Difficulty Rating: 1600.0
Difficulty Comparisons: 0
Banger Rating: 1484.0
Banger Comparisons: 1
The random variable $X$ has a continuous probability density
function $\f(x)$ given by
\begin{equation*}
\f(x) =
\begin{cases}
0 & \text{for } x \le 1 \\
\ln x & \text{for } 1\le x \le k\\
\ln k & \text{for } k\le x \le 2k\\
a-bx & \text{for } 2k \le x \le 4k \\
0 & \text{for } x\ge 4k
\end{cases}
\end{equation*}
where $k$, $a$ and $b$ are constants.
\begin{questionparts}
\item Sketch the graph of $y=\f(x)$.
\item Determine $a$ and $b$ in terms of $k$ and find the numerical
values of $k$, $a$ and $b$.
\item Find the median value of $X$.
\end{questionparts}
\begin{questionparts}
\item \begin{center}
\begin{tikzpicture}[scale=2]
\draw[->] (0,0) -- (6,0) node [right] {$x$};
\draw[->] (0,0) -- (0, 1.5) node [above] {$f(x)$};
\def\k{exp(1/3)};
\draw[domain = 1:\k, samples=100, variable = \x] plot ({\x}, {3*ln(\x)});
\draw ({\k}, {3*ln(\k)}) -- ({2*\k}, {3*ln(\k)});
\draw ({4*\k}, 0) -- ({2*\k}, {3*ln(\k)});
\draw[dashed] ({2*\k}, 0) -- ({2*\k}, {3*ln(\k)});
\draw[dashed] ({1*\k}, 0) -- ({1*\k}, {3*ln(\k)});
\node at (1,0) [below] {$1$};
\node at ({\k},0) [below] {$k$};
\node at ({2*\k},0) [below] {$2k$};
\node at ({1.5*\k},{3*ln(\k)}) [above] {$\ln(k)$};
\node at ({4*\k},0) [below] {$4k$};
\end{tikzpicture}
\end{center}
\item Since $f(x)$ is continuous, $a -bx$ joins $(2k, \ln k)$ and $(4k ,0)$. ie it has a gradient of $\frac{-\ln k}{2k}$ and is zero at $4k$, hence $\displaystyle b = -\frac{\ln k}{2k}, a = 2\ln k$.

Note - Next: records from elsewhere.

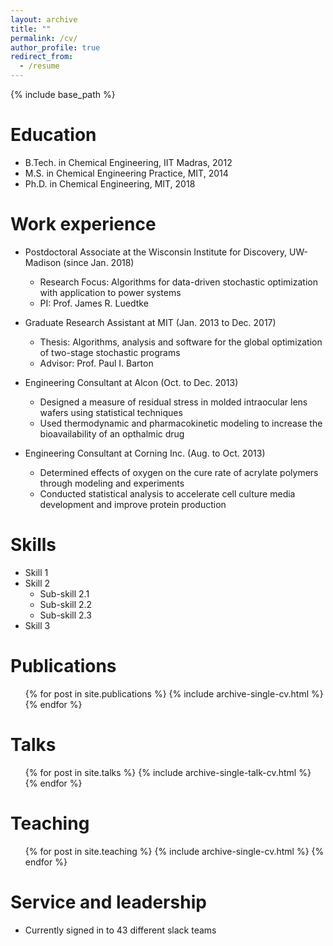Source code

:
 ```yaml
---
layout: archive
title: ""
permalink: /cv/
author_profile: true
redirect_from:
  - /resume
---
```


{% include base_path %}

Education
======
* B.Tech. in Chemical Engineering, IIT Madras, 2012
* M.S. in Chemical Engineering Practice, MIT, 2014
* Ph.D. in Chemical Engineering, MIT, 2018

Work experience
======
* Postdoctoral Associate at the Wisconsin Institute for Discovery, UW-Madison (since Jan. 2018)
  * Research Focus: Algorithms for data-driven stochastic optimization with application to power systems
  * PI: Prof. James R. Luedtke

* Graduate Research Assistant at MIT (Jan. 2013 to Dec. 2017)
  * Thesis: Algorithms, analysis and software for the global optimization of two-stage stochastic programs
  * Advisor: Prof. Paul I. Barton
  
* Engineering Consultant at Alcon (Oct. to Dec. 2013)
  * Designed a measure of residual stress in molded intraocular lens wafers using statistical techniques
  * Used thermodynamic and pharmacokinetic modeling to increase the bioavailability of an opthalmic drug
  
* Engineering Consultant at Corning Inc. (Aug. to Oct. 2013)
  * Determined effects of oxygen on the cure rate of acrylate polymers through modeling and experiments
  * Conducted statistical analysis to accelerate cell culture media development and improve protein production
  
Skills
======
* Skill 1
* Skill 2
  * Sub-skill 2.1
  * Sub-skill 2.2
  * Sub-skill 2.3
* Skill 3

Publications
======
  <ul>{% for post in site.publications %}
    {% include archive-single-cv.html %}
  {% endfor %}</ul>
  
Talks
======
  <ul>{% for post in site.talks %}
    {% include archive-single-talk-cv.html %}
  {% endfor %}</ul>
  
Teaching
======
  <ul>{% for post in site.teaching %}
    {% include archive-single-cv.html %}
  {% endfor %}</ul>
  
Service and leadership
======
* Currently signed in to 43 different slack teams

The $3$ sections have areas $\int_1^k \ln x \d x = k \ln k -k +1$, $k \ln k, k \ln k$. Therefore
\begin{align*}
&&1&= 3k\ln k - k +1 \\
\Rightarrow &&0 &= k(3\ln k - 1) \\
\Rightarrow &&\ln k &= \frac13 \\
\Rightarrow &&k &= e^{1/3} \\
&& a &= \frac23 \\
&& b&= -\frac16e^{-1/3}
\end{align*}
\item Clearly $1 > k \ln k > \frac{1}{3}$, therefore the median must lie between $k$ and $2k$.

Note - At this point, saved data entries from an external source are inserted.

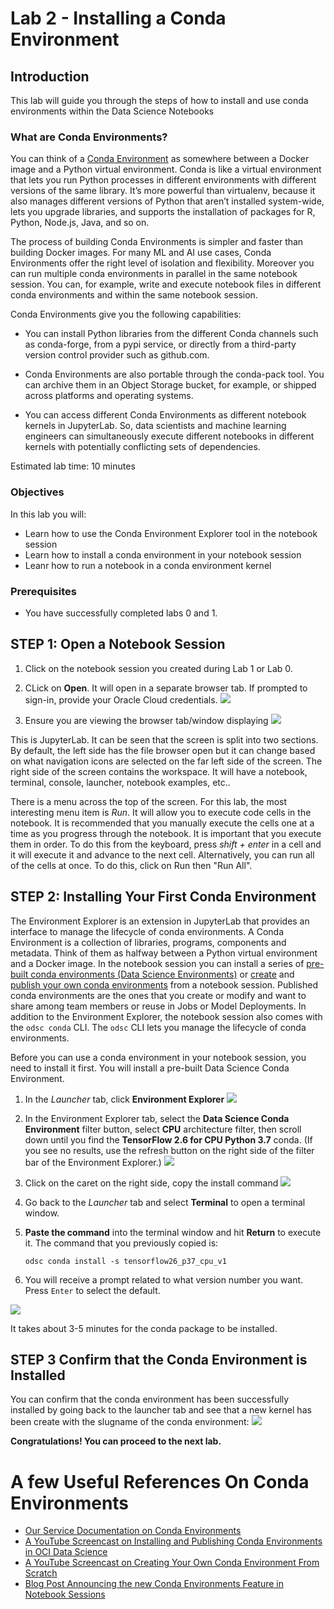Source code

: # Lab 2 - Installing a Conda Environment

## Introduction

This lab will guide you through the steps of how to install and use conda environments within the Data Science Notebooks

### What are Conda Environments?

You can think of a [Conda Environment](https://docs.conda.io/projects/conda/en/latest/index.html) as somewhere between a Docker image and a Python virtual environment. Conda is like a virtual environment that lets you run Python processes in different environments with different versions of the same library. It’s more powerful than virtualenv, because it also manages different versions of Python that aren’t installed system-wide, lets you upgrade libraries, and supports the installation of packages for R, Python, Node.js, Java, and so on.

The process of building Conda Environments is simpler and faster than building Docker images. For many ML and AI use cases, Conda Environments offer the right level of isolation and flexibility. Moreover you can run multiple conda environments in parallel in the same notebook session. You can, for example, write and execute notebook files in different conda environments and within the same notebook session.

Conda Environments give you the following capabilities:

* You can install Python libraries from the different Conda channels such as conda-forge, from a pypi service, or directly from a third-party version control provider such as github.com.

* Conda Environments are also portable through the conda-pack tool. You can archive them in an Object Storage bucket, for example, or shipped across platforms and operating systems.

* You can access different Conda Environments as different notebook kernels in JupyterLab. So, data scientists and machine learning engineers can simultaneously execute different notebooks in different kernels with potentially conflicting sets of dependencies.

Estimated lab time: 10 minutes

### Objectives

In this lab you will:

* Learn how to use the Conda Environment Explorer tool in the notebook session
* Learn how to install a conda environment in your notebook session
* Leanr how to run a notebook in a conda environment kernel

### Prerequisites
* You have successfully completed labs 0 and 1. 

## **STEP 1:** Open a Notebook Session

1. Click on the notebook session you created during Lab 1 or Lab 0. 

1. CLick on **Open**. It will open in a separate browser tab. If prompted to sign-in, provide your Oracle Cloud credentials.
    ![](./images/ns-open.png)

1. Ensure you are viewing the browser tab/window displaying
    ![](./images/notebook-session.png)

This is JupyterLab. It can be seen that the screen is split into two sections. By default, the left side has the file browser open but it can change based on what navigation icons are selected on the far left side of the screen. The right side of the screen contains the workspace. It will have a notebook, terminal, console, launcher, notebook examples, etc..

There is a menu across the top of the screen. For this lab, the most interesting menu item is *Run*. It will allow you to execute code cells in the notebook. It is recommended that you manually execute the cells one at a time as you progress through the notebook. It is important that you execute them in order. To do this from the keyboard, press *shift + enter* in a cell and it will execute it and advance to the next cell. Alternatively, you can run all of the cells at once. To do this, click on Run then "Run All".

## **STEP 2:** Installing Your First Conda Environment

The Environment Explorer is an extension in JupyterLab that provides an interface to manage the lifecycle of conda environments. A Conda Environment is a collection of libraries, programs, components and metadata. Think of them as halfway between a Python virtual environment and a Docker image. In the notebook session you can install a series of [pre-built conda environments (Data Science Environments)](https://docs.oracle.com/en-us/iaas/data-science/using/conda_environ_list.htm) or [create](https://docs.oracle.com/en-us/iaas/data-science/using/conda_create_conda_env.htm) and [publish your own conda environments](https://docs.oracle.com/en-us/iaas/data-science/using/conda_publishs_object.htm) from a notebook session. Published conda environments are the ones that you create or modify and want to share among team members or reuse in Jobs or Model Deployments. In addition to the Environment Explorer, the notebook session also comes with the `odsc conda` CLI. The `odsc` CLI lets you manage the lifecycle of conda environments. 

Before you can use a conda environment in your notebook session, you need to install it first. You will install a pre-built Data Science Conda Environment. 

  1. In the *Launcher* tab, click **Environment Explorer**
    ![](./images/notebook_launcher.png)

  1. In the Environment Explorer tab, select the **Data Science Conda Environment** filter button, select **CPU** architecture filter, then scroll down until you find the **TensorFlow 2.6 for CPU Python 3.7** conda. (If you see no results, use the refresh button on the right side of the filter bar of the Environment Explorer.)
    ![](./images/select-tf-env.png)

  1. Click on the caret on the right side, copy the install command 
    ![](./images/copy-install-tf-env-command.png)

  1. Go back to the *Launcher* tab and select **Terminal** to open a terminal window.

  1. **Paste the command** into the terminal window and hit **Return** to execute it. 
     The command that you previously copied is:  
      ```
      odsc conda install -s tensorflow26_p37_cpu_v1 
      ```

  1. You will receive a prompt related to what version number you want. Press `Enter` to select the default.
  
  ![](./images/install-in-progress.png)

It takes about 3-5 minutes for the conda package to be installed.

## **STEP 3** Confirm that the Conda Environment is Installed

You can confirm that the conda environment has been successfully installed by going back to the launcher tab and see that a new kernel has been create with the slugname of the conda environment: 
 ![](./images/confirm-success-condas.png)

**Congratulations! You can proceed to the next lab.**

# A few Useful References On Conda Environments

 * [Our Service Documentation on Conda Environments](https://docs.oracle.com/en-us/iaas/data-science/using/conda_understand_environments.htm)
 * [A YouTube Screencast on Installing and Publishing Conda Environments in OCI Data Science](https://www.youtube.com/watch?v=j6wVqpn6lqg&list=PLKCk3OyNwIzv6CWMhvqSB_8MLJIZdO80L&index=9&t=4s)
 * [A YouTube Screencast on Creating Your Own Conda Environment From Scratch](https://www.youtube.com/watch?v=3_qyf_GJUuM&list=PLKCk3OyNwIzv6CWMhvqSB_8MLJIZdO80L&index=13)
 * [Blog Post Announcing the new Conda Environments Feature in Notebook Sessions](https://blogs.oracle.com/ai-and-datascience/post/new-conda-environment-feature-available-in-oracle-cloud-infrastructure-data-science)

So we need, $\frac12$ to be the area of the rectangle + the triangle, ie:
\begin{align*}
&& \frac12 &= k \ln k + (2k-M) \ln k \\
&&&= \frac13 k + \frac13 (2k - M) \\
\Rightarrow && M &= 3k - \frac32 \\
\Rightarrow && M &= 3e^{1/3} - \frac32
\end{align*}
\end{questionparts}
This was the most popular of the Statistics questions, probably due to the high pure mathematical content. The sketch introduction was intended to ensure that candidates drew something which would remind them what integrals they should be working with later on. As with Q2, it presented more problems than should have been the case, with many candidates losing marks for fairly trivial things which would have cost them dearly even on an ordinary AS/A-level module paper. The integration for total probability was generally done very well, although several candidates had often failed to gain a and b in terms of k in a simplified form, or at all, and this rather hindered them. In (iii), most candidates didn't seem to feel that it was necessary to justify which region of the function that the median lay in, often doing one calculation after making an assumption about the matter. In general, it is always best if candidates can justify their choices.